------ TREŚĆ DOKUMENTU ------

W meczu kończącym 29. kolejkę Lotto Ekstraklasy Wisła Kraków po dobrym meczu ograła 1:0 Zagłębie Lubin. Dla gości oznacza to walkę o “grupę mistrzowska” w ostatniej kolejce.
Ta liga nie raz pokazywała, że bycie faworytem “na papierze” można wsadzić sobie w buty by być wyższym, dlatego faworyzowanie Wisły wcale nie było takie oczywiste. Zagłębie walczyło o pierwszą “ósemkę”, bowiem to cel minimum postawiony przed sezonem.

------

DO WYKONANIA ▸
a: Streść w dwóch zdaniach tekst o meczu Wisły Kraków z Zagłębiem Lubin.
b: Przepisz fragment tekstu o meczu Wisły Kraków z Zagłębiem Lubin od „Ta liga nie” aż do „postawiony przed sezonem.” włącznie, zastępując w nim „cel minimum” wyrażeniem „główny cel”.
c: Podejmij tekst o meczu Wisły Kraków z Zagłębiem Lubin i poprowadź go dalej od jego ostatniego zdania.

------ WYODRĘBNIONE DANE ------

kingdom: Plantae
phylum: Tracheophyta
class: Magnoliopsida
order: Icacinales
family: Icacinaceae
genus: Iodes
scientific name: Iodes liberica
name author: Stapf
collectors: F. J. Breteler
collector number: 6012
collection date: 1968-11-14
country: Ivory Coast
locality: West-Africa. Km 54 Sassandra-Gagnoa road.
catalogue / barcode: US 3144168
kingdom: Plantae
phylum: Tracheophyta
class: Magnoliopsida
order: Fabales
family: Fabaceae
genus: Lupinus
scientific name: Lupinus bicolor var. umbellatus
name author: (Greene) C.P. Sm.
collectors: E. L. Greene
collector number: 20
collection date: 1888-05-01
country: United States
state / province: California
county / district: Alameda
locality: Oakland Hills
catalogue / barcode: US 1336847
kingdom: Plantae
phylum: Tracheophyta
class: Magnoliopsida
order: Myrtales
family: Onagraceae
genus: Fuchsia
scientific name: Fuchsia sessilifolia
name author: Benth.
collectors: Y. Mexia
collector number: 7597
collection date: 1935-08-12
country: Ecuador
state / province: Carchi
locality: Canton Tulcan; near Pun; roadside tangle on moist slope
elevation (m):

------

LISTA ODPOWIEDZI ▸
a: W meczu kończącym 29. kolejkę Lotto Ekstraklasy Wisła Kraków wygrała 1:0 z Zagłębiem Lubin, przez co goście będą walczyć o grupę mistrzowską w ostatniej kolejce. Zagłębie walczyło o pierwszą ósemkę, bo był to cel minimum postawiony przed sezonem.

b:
Ta liga nie raz pokazywała, że bycie faworytem “na papierze” można wsadzić sobie w buty by być wyższym, dlatego faworyzowanie Wisły wcale nie było takie oczywiste. Zagłębie walczyło o pierwszą “ósemkę”, bowiem to główny cel postawiony przed sezonem.

c:
To jednak gospodarze niemal od początku przeważali. Zdecydowanie aktywniej i z większą jakością prezentowali się gracze “Białej Gwiazdy”. Po kwadransie mieli kiilka szans po szarży Pola Lloncha. Próby Rafała Boguskiego, Patryka Małeckiego, a na koniec Tomasza Cywki zostały jednak zablokowane.Coraz lepsza i groźniejsza była Wisła, a swoje szanse zmarnowali Paweł Brożek, czy ponownie Boguski. Na chwilę przed zakończeniem pierwszej połowy w idealnej sytuacji niecelnie główkował Brożek, po czym arbiter zakończył pierwszą część meczu.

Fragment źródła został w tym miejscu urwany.